▶ RECORDS SUPPLIED:

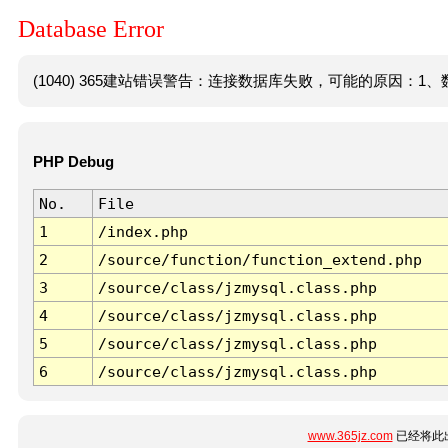
Database Error
(1040) 365建站错误警告：连接数据库失败，可能的原因：1、数
PHP Debug
No.
File
1
/index.php
2
/source/function/function_extend.php
3
/source/class/jzmysql.class.php
4
/source/class/jzmysql.class.php
5
/source/class/jzmysql.class.php
6
/source/class/jzmysql.class.php
www.365jz.com
已经将此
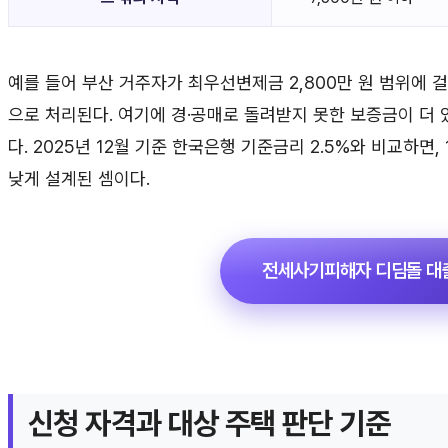
예를 들어 부산 거주자가 최우선변제금 2,800만 원 범위에 
으로 처리된다. 여기에 경·공매로 돌려받지 못한 보증금이 더 
다. 2025년 12월 기준 한국은행 기준금리 2.5%와 비교하면, 
낮게 설계된 셈이다.
전세사기피해자 디딤돌 대
신청 자격과 대상 주택 판단 기준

▶ WHAT NEEDS TO BE DONE: Everything in the material except the pictures should be restated word for word.

▶ EXERCISE OUTPUT:
Database Error
(1040) 365建站错误警告：连接数据库失败，可能的原因：1、数
PHP Debug
No.
File
1
/index.php
2
/source/function/function_extend.php
3
/source/class/jzmysql.class.php
4
/source/class/jzmysql.class.php
5
/source/class/jzmysql.class.php
6
/source/class/jzmysql.class.php
www.365jz.com
已经将此
예를 들어 부산 거주자가 최우선변제금 2,800만 원 범위에 
으로 처리된다. 여기에 경·공매로 돌려받지 못한 보증금이 더 
다. 2025년 12월 기준 한국은행 기준금리 2.5%와 비교하면, 
낮게 설계된 셈이다.
전세사기피해자 디딤돌 대
신청 자격과 대상 주택 판단 기준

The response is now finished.